The one weakness of the book is that the author goes too soft on some extreme Pentecostal pastors and prophets who, in my judgment, go beyond the Bible and twist Scripture. His desire to be fair and even-handed is commendable but he is too generous to various miracle ministries and ministers, even as he often goes on to express disappoint with their exaggerated claims and abuse of Scripture. It seems that the author wants to counteract the unbiblical and unsubstantiated claims made by these ministers without turning off readers who like them. The fact that this book was put out by charismatic publisher Bethany House tells me that the author’s target audience is broadly charismatic/Pentecostal and evangelical.
This Momentary Marriage: A Parable of Permanence
When I got married ten years ago, I read a few books on marriage but none of them were as deeply theological and biblical as this one by John Piper. Over and over again, Piper pounds home the point that the main purpose of marriage is to reflect the unending covenant love of Christ for the church, and the church’s faithful response to that love. THAT is the point of marriage, and Piper fleshes out the implications of that grand truth for the roles of husbands and wives, parents and children, and single people (including never married, divorced, and widowed). A number of months back a senior missionary gently rebuked me after I admitted that I hadn’t read a single book on marriage since before I got married. With that in the back of my mind, it was a happy providence that I ran into this book free online a couple weeks before I had to preach on marriage at my church. It was a great help in my own thinking and reflection for both my own marriage, and also for preaching on the subject.

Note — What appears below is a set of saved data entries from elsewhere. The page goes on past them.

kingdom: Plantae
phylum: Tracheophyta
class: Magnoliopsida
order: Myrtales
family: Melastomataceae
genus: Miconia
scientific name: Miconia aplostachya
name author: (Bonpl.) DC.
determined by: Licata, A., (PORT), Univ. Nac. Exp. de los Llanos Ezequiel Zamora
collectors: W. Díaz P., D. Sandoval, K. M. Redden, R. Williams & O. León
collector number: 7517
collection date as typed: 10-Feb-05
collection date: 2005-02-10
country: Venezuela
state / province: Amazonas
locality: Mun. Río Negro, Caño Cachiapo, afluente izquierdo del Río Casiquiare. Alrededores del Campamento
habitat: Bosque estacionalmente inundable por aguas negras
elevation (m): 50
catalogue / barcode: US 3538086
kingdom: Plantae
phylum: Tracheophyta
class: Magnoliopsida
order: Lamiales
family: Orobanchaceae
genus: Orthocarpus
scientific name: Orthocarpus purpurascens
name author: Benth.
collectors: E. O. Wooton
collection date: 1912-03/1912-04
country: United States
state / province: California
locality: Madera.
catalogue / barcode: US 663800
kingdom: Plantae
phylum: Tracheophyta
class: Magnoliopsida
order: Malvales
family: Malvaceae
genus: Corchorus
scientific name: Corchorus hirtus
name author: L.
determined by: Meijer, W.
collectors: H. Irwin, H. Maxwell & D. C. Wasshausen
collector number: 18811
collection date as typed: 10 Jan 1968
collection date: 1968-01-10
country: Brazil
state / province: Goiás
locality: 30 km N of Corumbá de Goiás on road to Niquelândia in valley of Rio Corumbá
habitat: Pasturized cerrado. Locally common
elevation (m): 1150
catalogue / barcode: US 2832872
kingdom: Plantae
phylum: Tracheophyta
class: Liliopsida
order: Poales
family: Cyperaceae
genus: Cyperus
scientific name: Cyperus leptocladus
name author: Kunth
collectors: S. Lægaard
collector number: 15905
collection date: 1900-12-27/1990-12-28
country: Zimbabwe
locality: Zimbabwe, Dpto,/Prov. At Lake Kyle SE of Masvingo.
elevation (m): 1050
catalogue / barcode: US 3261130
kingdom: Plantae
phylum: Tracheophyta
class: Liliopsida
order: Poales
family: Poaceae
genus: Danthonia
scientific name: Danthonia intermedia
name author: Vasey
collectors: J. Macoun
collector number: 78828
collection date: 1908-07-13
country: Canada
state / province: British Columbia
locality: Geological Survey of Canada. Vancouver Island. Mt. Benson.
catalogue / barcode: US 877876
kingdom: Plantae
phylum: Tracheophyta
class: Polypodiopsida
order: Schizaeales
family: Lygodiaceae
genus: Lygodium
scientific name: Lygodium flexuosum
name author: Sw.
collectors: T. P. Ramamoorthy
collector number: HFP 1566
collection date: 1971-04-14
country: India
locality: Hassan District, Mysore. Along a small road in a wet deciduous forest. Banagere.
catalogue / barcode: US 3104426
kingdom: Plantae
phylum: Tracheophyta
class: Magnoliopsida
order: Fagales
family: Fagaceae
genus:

J.I. Packer: An Evangelical Life
This was a long but very interesting bio that I listened to on audiobook. I have read some Packer books over the years and have had a high respect for him as a theologian and writer. This recent biography by Leland Ryken does a good job of focusing on Packer's career as a teacher, writer, theologian, and controversialist, placing him in the context of British and American evangelicalism from the 1950s onward. I was most fascinated by two aspects of his life: 1) He had the mind to excel in academia but the vast majority of his writing was aimed at lay Christian readers, to strength them in the essentials of the faith. That is a model I would like to emulate. 2) Packer regularly opposed error and false teaching in the church, and lamented the state of the church today... yet, he maintained an eternal optimism about what could be and worked diligently at reform. As I see so many problems today in both the American church and the church in Thailand, this is a reminder that I should be realistic, yet not cynical, and optimistic but not naive. The weakness of the book is that the author barely talks about Packer's family. You hear a bit about his parents when Packer was a child and Packer's wife is given some brief mentions early on, but then you hear nothing more about her from the 1960s on. Is she still alive? Did Packer have kids? The book doesn't say and Google wasn't much help either.